◆ PROBLEM ◆
Where the word "lines" occurs in a line of the data, return the whole line.

==============================

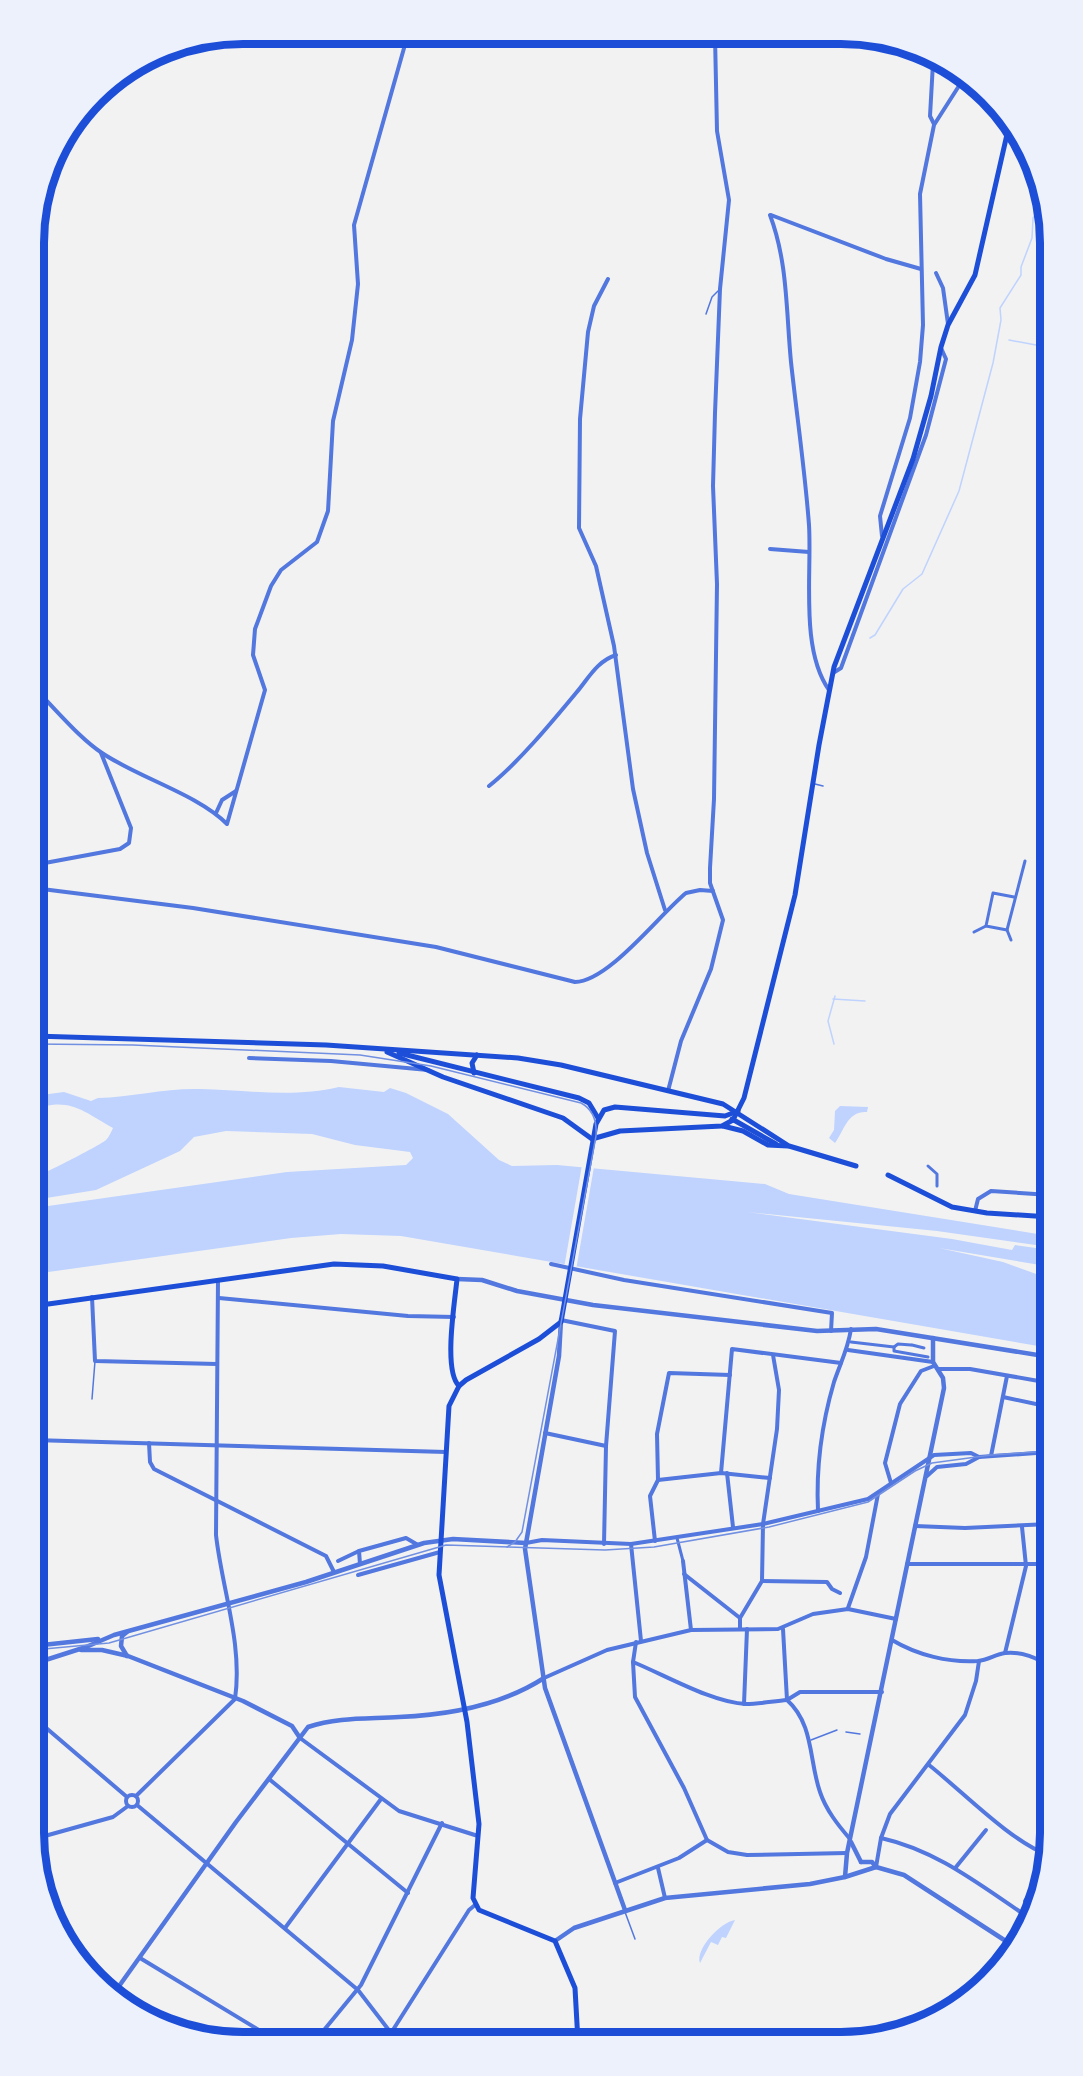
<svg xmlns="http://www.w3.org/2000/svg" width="1083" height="2076" font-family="Karla,sans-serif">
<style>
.water{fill:#bfd3fe}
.pier{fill:#f2f2f2}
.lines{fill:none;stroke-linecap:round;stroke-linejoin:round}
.stream{stroke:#bfd3fe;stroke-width:1.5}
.service{stroke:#5277de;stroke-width:1.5}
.pedestrian{stroke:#5277de;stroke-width:3}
.minor{stroke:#5277de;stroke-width:4}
.tertiary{stroke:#5277de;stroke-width:4.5}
.secondary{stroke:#1d4ed8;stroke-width:5}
.tram{stroke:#7290e2;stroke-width:1.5}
.rim{fill:none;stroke:#1d4ed8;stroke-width:8}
</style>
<rect width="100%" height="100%" fill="#f2f2f2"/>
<g class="water">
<path d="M339 1087 384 1092 390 1088 406 1093 448 1114 499 1160 512 1166 557 1165 765 1184 789 1194 1050 1236V1247L937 1231 747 1212 952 1239 1012 1250 1015 1245 1050 1250V1264L1046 1266 939 1248 1003 1262 1050 1279V1348L401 1236 341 1234 291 1238 34 1274V1208L287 1172 406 1165 413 1158 410 1152 355 1145 312 1134 226 1131 194 1137 180 1151 96 1190 34 1200V1172C34 1172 42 1173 43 1173 48 1172 102 1144 106 1140 109 1137 111 1132 113 1128 83 1111 68 1096 34 1110V1096L64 1092 91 1101 98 1098C132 1097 166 1088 200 1089 245 1090 294 1098 339 1087Z"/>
<path d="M840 1106 868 1107 867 1112C847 1111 844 1131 835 1143L829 1138 834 1130 835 1111Z"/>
<path d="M735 1920 726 1938 722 1937 718 1945 711 1942 700 1963C695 1949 721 1922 735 1920Z"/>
</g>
<polygon class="pier" points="582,1165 594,1167 576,1270 564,1268"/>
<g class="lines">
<g class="stream">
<polyline points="1009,340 1036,345"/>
<polyline points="1042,354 1050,356"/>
<polyline points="870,638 875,635 903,589 922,574 959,491 993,363 1001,320 1000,308 1021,275 1021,267 1032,238 1033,218 1044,204"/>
<polyline points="833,999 865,1001"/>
<polyline points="834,1044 828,1021 835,996"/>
</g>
<g class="service">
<polyline points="706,314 712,297 718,291"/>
<polyline points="1039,761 1042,754 1050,751"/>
<polyline points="815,784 823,786"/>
<polyline points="92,1399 95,1361"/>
<polyline points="846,1732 860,1734"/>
<polyline points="811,1740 837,1730"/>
<polyline points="625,1912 635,1939"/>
</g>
<g class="pedestrian">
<polyline points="1014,897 993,893 986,926 1007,930 1025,861"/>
<polyline points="1007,930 1011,940"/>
<polyline points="974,932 986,926"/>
<polyline points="928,1166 937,1174 937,1186"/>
<polyline points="851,1342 894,1347 898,1344 911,1345"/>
<polyline points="912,1345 924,1348"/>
<polyline points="894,1347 894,1351 928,1357"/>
<polyline points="677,1538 683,1561"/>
</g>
<g class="minor">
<polyline points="933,63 930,116 934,124"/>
<path d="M770 215C788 263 786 311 791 362 797 417 805 471 809 525 812 574 800 649 829 690"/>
<polyline points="771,215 886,259 921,269"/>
<polyline points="936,273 943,288 948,324"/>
<polyline points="608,279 594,306 588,332 580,419 579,528 596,566 614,646 633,789 647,853 665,910"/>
<polyline points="882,536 880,516 910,418 920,362 923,325 920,194 934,125 964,78"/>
<polyline points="770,549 809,552"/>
<polyline points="833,673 841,668 926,435 946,359 941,348"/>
<path d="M34 688C56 709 77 736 102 753 139 778 197 794 227 824L265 690 253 655 255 629 271 586 281 570 317 542 328 511 333 421 352 340 358 284 354 225 408 34"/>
<path d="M489 786C518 763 552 722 576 693 588 679 597 661 616 655"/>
<polyline points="216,813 222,800 236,791"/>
<polyline points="34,865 120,849 129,843 131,828 101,753"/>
<path d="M34 888 193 908 436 947 575 982C609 981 659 915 686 893L700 890 713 891"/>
<polyline points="249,1058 331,1061 428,1070"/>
<polyline points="668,1091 681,1041 711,969 723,920 710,883 710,868 714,799 717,584 713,486 715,413 720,289 729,200 717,131 715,36"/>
<polyline points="975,1211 978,1199 991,1191 1050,1195"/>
<polyline points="551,1264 624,1280 832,1313 831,1331"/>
<polyline points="92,1297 95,1361 217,1364"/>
<polyline points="219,1298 408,1316 454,1317"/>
<polyline points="561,1320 615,1331 606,1446 604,1544"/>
<polyline points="848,1350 933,1362"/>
<polyline points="938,1369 970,1369 1050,1383"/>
<polyline points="1003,1397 1050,1407"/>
<polyline points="545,1433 606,1446"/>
<polyline points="33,1440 446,1452"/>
<polyline points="149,1443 150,1462 154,1469 326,1556 334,1572"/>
<polyline points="991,1456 1007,1376"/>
<polyline points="721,1473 732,1349 841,1363"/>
<polyline points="727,1473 733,1527"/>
<polyline points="927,1476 937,1467 966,1464 979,1457 1050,1452"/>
<polyline points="658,1480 721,1473 770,1478"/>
<polyline points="891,1483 885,1463 900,1404 921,1371 934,1366"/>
<path d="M818 1511C816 1469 822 1423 834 1382 840 1364 848 1349 851 1329"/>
<polyline points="915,1526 965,1528 1050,1524"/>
<polyline points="655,1541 650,1496 658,1480 657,1434 669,1373 730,1375"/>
<polyline points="526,1543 542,1540 631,1544 763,1524 868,1499 934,1455 971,1453 979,1457"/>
<polyline points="631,1544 641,1641"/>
<polyline points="338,1561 359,1551"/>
<polyline points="683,1561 691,1630"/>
<polyline points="360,1564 359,1551 406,1538 418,1545"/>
<polyline points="907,1564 1050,1564"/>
<polyline points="684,1574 740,1618"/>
<polyline points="358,1575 440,1552"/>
<polyline points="762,1581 827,1582 832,1589 840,1593"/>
<polyline points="848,1608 866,1557 878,1494"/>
<polyline points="740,1628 740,1618 762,1581 763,1524 777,1429 779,1390 773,1355"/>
<polyline points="783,1629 787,1700"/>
<path d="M892 1640C917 1655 949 1663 978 1661 988 1660 996 1654 1005 1653 1021 1651 1038 1658 1050 1667"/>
<polyline points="636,1642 633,1662 635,1697 684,1788 707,1840 728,1852 747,1855 847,1853"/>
<polyline points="1005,1653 1026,1566 1022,1527"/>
<path d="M633 1662C665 1675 713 1703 746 1704 759 1704 774 1701 787 1700"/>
<polyline points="544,1678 607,1650 691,1630 778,1629 813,1614 848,1609 896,1619"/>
<path d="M787 1700C814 1724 809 1761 820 1792 826 1810 838 1825 850 1839"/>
<polyline points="787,1700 800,1692 882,1692"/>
<polyline points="744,1704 747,1629"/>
<polyline points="38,1721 127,1797"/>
<polyline points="300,1738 399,1811 478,1836"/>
<path d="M929 1765C962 1791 1010 1841 1048 1855"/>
<polyline points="269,1779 408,1893"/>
<circle cx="132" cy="1801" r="6"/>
<path d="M136 1796 235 1699C243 1644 222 1589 216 1535L218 1280"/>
<polyline points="137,1805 358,1990 398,2042"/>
<path d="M881 1838C939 1851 982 1887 1031 1919"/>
<polyline points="34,1839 113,1817 128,1806"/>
<polyline points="876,1867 881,1838 890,1814 965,1715 976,1681 979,1661"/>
<polyline points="956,1867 986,1830"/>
<polyline points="658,1868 665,1898"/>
<polyline points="615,1883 679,1858 707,1840"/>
<polyline points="1025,1901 1045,1869"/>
<polyline points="285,1928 381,1799"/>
<polyline points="140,1958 277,2041"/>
<polyline points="391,2033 469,1910 475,1905"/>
<polyline points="315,2041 361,1985 442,1823"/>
</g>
<g class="tertiary">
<polyline points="457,1279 482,1280 517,1291 593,1305 817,1331 876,1329 1050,1357"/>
<polyline points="561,1320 559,1356 525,1549 545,1688 625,1910"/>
<polyline points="127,1632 122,1636 121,1646 127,1656"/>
<polyline points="33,1646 98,1639"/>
<polyline points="81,1650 102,1650 128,1656 243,1701 292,1726 300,1738"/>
<polyline points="33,1664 86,1647 114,1635 306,1582 424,1543 453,1539 526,1543"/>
<polyline points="851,1842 861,1862"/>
<polyline points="861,1862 872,1862 876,1867"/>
<polyline points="845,1877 847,1853 944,1388 943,1378 933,1362 933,1338"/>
<polyline points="555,1941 574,1928 665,1898 810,1884 845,1877 876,1867 904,1875 1015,1947"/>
<path d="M112 1996 236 1822 308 1727C337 1717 369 1719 399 1717 448 1715 502 1705 544 1678"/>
<polyline points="572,2042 576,2037"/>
</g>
<g class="secondary">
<polyline points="34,1036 326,1045 518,1058 561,1065 723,1104 789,1146 856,1166"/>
<polyline points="387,1052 443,1077 563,1118 592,1139 620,1131 722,1126 733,1120"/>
<polyline points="399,1053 579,1098 589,1103 598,1118"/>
<polyline points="474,1073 472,1063 477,1055"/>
<polyline points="732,1119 776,1144"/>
<polyline points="733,1120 744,1098 795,895 819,745 834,667 913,459 931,396 941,347 948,325 975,275 1008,130"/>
<polyline points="723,1126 743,1131 768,1145 788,1146"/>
<polyline points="888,1175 952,1207 987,1213 1050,1217"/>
<path d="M34 1306 334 1264 383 1266 457 1279C455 1301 443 1371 459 1386"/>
<polyline points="578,2042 575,1988 555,1941 479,1910 473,1898 479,1824 467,1722 439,1575 449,1406 459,1386 466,1380 539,1339 561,1322 596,1124 604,1110 615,1107 725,1116 738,1111"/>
</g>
<g class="tram">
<path d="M34 1044 133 1045 360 1055 431 1066 581 1103C594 1110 597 1123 596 1136L522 1532 515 1542 507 1547"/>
<polyline points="33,1650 109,1643 446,1545 605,1550 654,1547 769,1527 868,1502 915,1471 932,1463 991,1455 1050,1451"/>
</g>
</g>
<path d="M0 0H1083V2076H0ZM243 44H841A199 199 0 0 1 1040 243V1833A199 199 0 0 1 841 2032H243A199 199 0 0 1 44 1833V243A199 199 0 0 1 243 44Z" fill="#edf1fc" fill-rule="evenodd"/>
<path class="rim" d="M243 44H841A199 199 0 0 1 1040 243V1833A199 199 0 0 1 841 2032H243A199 199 0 0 1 44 1833V243A199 199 0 0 1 243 44Z"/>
</svg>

==============================

◆ EXERCISE RESULT ◆
.lines{fill:none;stroke-linecap:round;stroke-linejoin:round}
<g class="lines">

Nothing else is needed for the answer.